ECARLATE ET TOURBE
Ils avaient quitté le cottage aux murs blanchis à la chaux au milieu de l’après-midi. La lumière, filtrée par les nuages, donnait au Connemara une douceur inattendue. Les collines de tourbe s’étendaient à perte de vue, parsemées de pierres grises et de lacs immobiles que caressait un vent salé venu de l’Atlantique. Entre les herbes hautes, des buissons de fuchsias sauvages éclataient en petites flammes écarlates, comme si la lande elle-même brûlait d’un feu discret.
Christine avait retiré son haut et son soutien-gorge avant de sortir. Elle ne portait que sa jupe légère et le collier au cou. Cette nudité partielle, offerte à l’air tiède, avait quelque chose d’irréel : elle n’était ni provocante ni honteuse, mais d’une simplicité nue, presque sauvage.
Hadrien, lui, était resté habillé — chemise claire, pantalon sobre. Il ne commenta pas. Il prit simplement sa main. Et ce geste, banal pour quiconque l’aurait vu, contenait pour eux deux une vérité éclatante : elle était à lui, et il la guidait dans ce silence absolu.
Ils marchèrent longtemps. Le vent jouait dans ses cheveux mi-longs, soulevait la jupe par instants. À chaque pas, Christine sentait le collier plus lourd que sa nudité. Ce n’était pas son corps qui s’offrait, mais tout ce qu’elle était devenue depuis qu’il avait posé ce signe sur elle.

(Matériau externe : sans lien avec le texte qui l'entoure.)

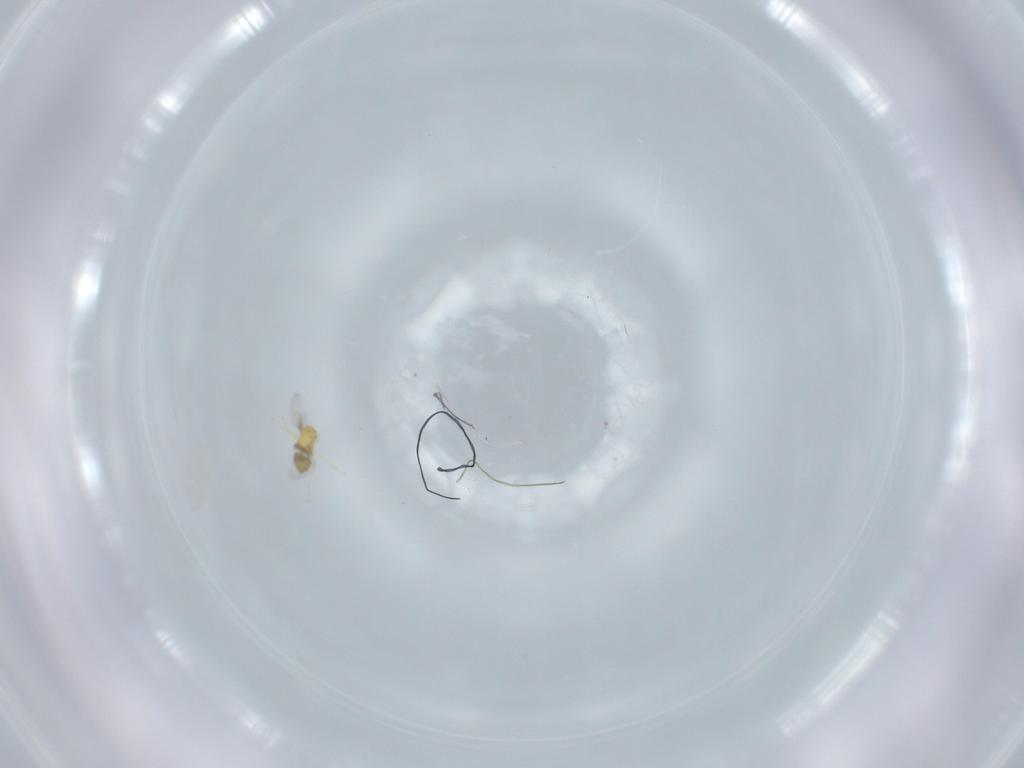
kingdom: Animalia
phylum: Arthropoda
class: Insecta
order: Hymenoptera
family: Trichogrammatidae
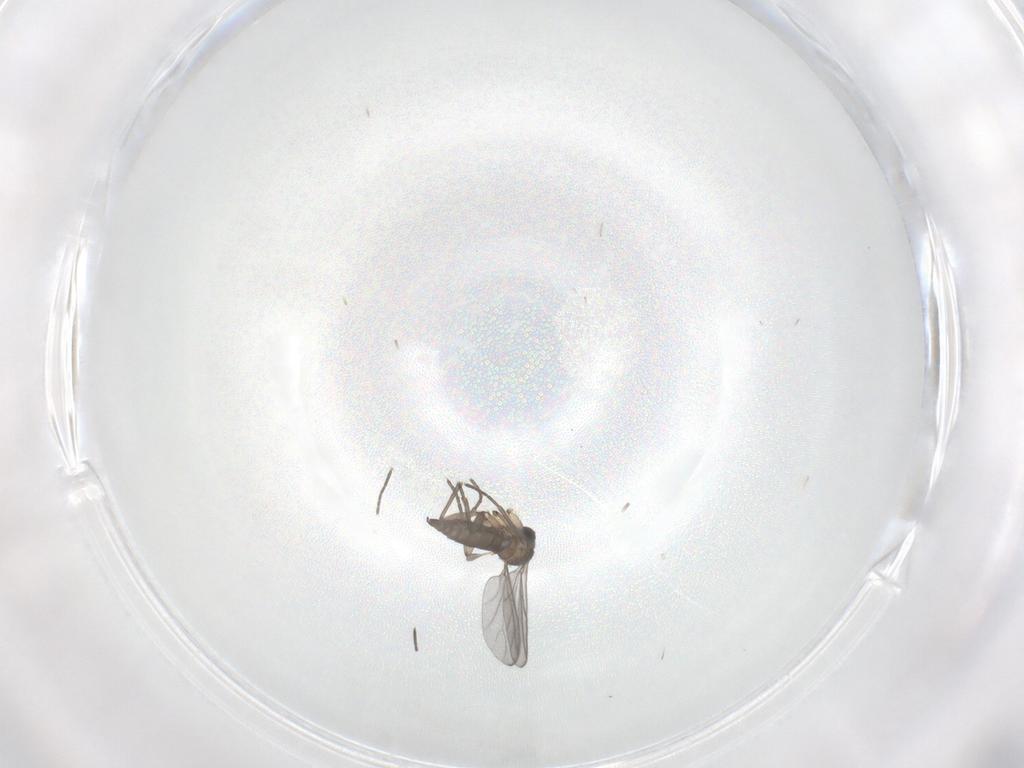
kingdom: Animalia
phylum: Arthropoda
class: Insecta
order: Diptera
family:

Quand ils atteignirent la rive d’un lac, l’eau calme reflétant le ciel bas, Christine s’arrêta. Sans un mot, elle lâcha sa main, fit un pas en avant et s’agenouilla sur l’herbe encore tiède de soleil.
Hadrien resta immobile derrière elle. Le temps sembla se figer : juste le vent, les cris d’un oiseau et les battements de son cœur. Puis il s’approcha, posa doucement ses mains sur ses épaules et la releva.
Il ne parla pas. Il prit simplement sa main et y posa ses lèvres, dans un baise-main d’une lenteur presque cérémonielle. Leurs regards se croisèrent. Alors elle sut. Et ils s’embrassèrent, debout au bord de l’eau, seuls au monde.